The San Diego division of the Court of Appeal has confirmed that California employers may deduct from exempt employee leave banks for partial-day absences, without destroying the employee’s exemption.
General Atomics provided its employees with a set amount of paid annual leave determined by the employee’s length of service. Employees could draw upon the paid leave for absences caused by illness, vacation, and personal and family obligations. The company deducted from the accumulated leave for any partial-day absences. Lori Rhea filed a lawsuit challenging the company’s practice as a violation of the salary-basis requirement for several recognized exemptions from the wage and hour laws. The Court of Appeal rejected her argument. Rhea v. General Atomics, Case No. D064517 (Jul. 21, 2014).
It is a requirement of many of the exemptions under federal and state law that the employee earn a salary, which means the receipt of a pre-determined amount per pay period that “is not subject to reduction because of variations in the quality or quantity of the work performed.” Kettenring v. Los Angeles Unified School District, 167 Cal.App.4th 207 (2008). Rhea argued that her employer’s practice resulted in her not receiving a salary, because unauthorized deductions from her leave bank for partial-day absences constituted a forfeiture of wages that she had earned. The Court of Appeal rejected the argument, because the employer was not taking away something that Rhea had earned. It was just applying the rules it had established for how Rhea could enjoy the fruits of what she earned.

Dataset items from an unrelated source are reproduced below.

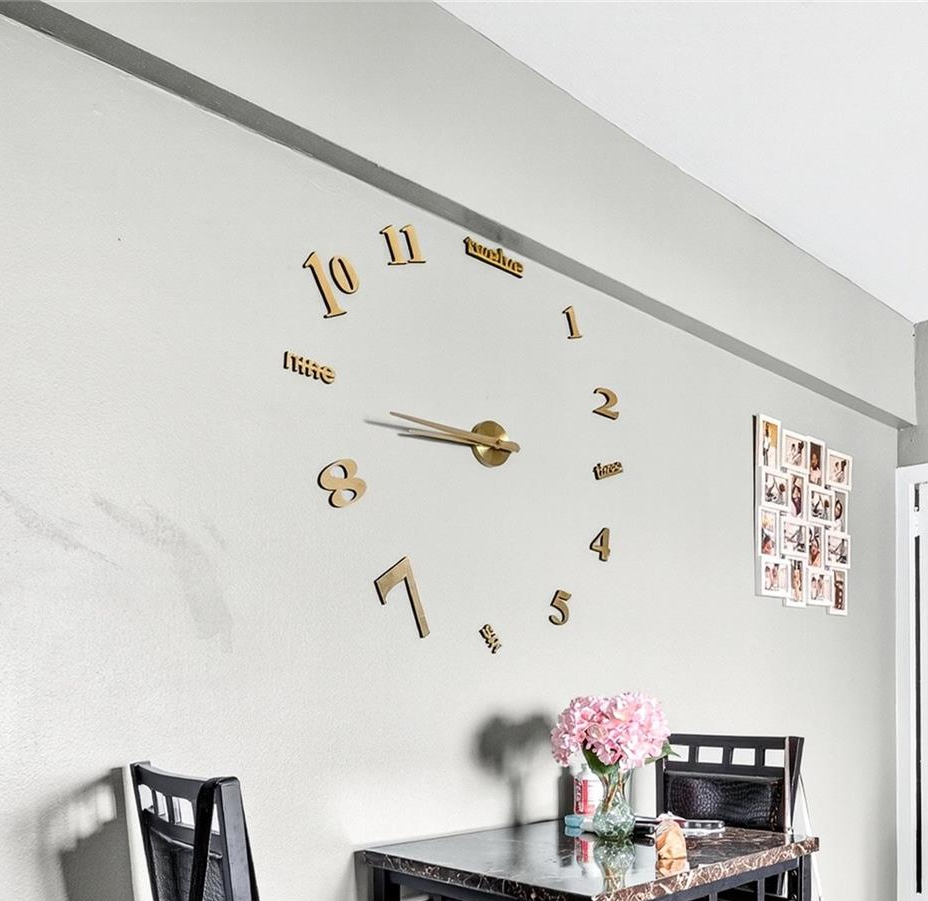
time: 8:43
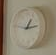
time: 1:13
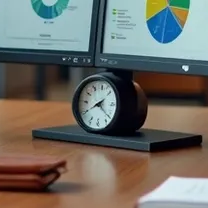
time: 2:21
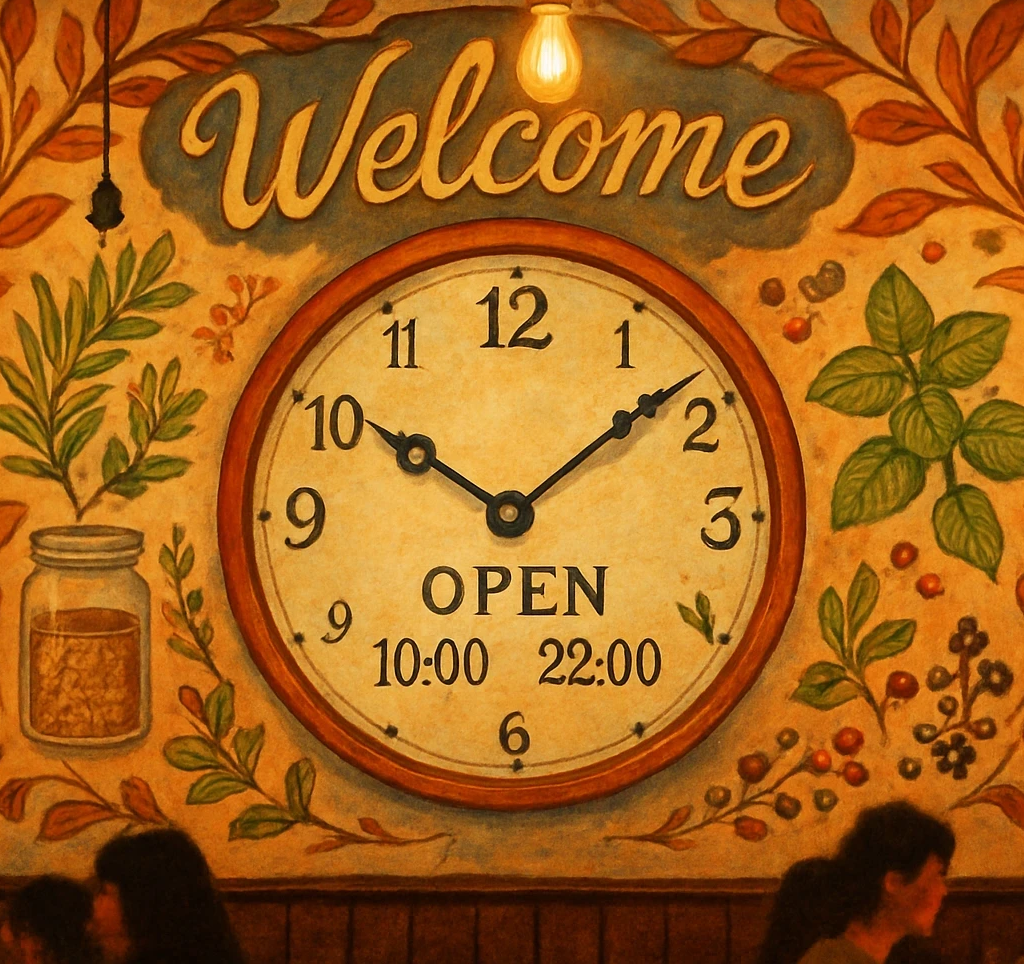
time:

The Court of Appeal in San Francisco reached the same result in Conley v. Pacific Gas & Elec. Co., 131 Cal.App.4th 260 (2005). Rhea sought to distinguish that case because PG&E had only deducted for partial-day absences that exceeded four hours. The Rhea Court could see no basis in California law for distinguishing among partial-day absences based on the length of the absence.
The California rule stated in Conley and Rhea matches the interpretation of federal law that the Department of Labor stated in a January 19, 2009 opinion letter, and the interpretation of California law that the Labor Commissioner stated in a November 23, 2009 opinion letter.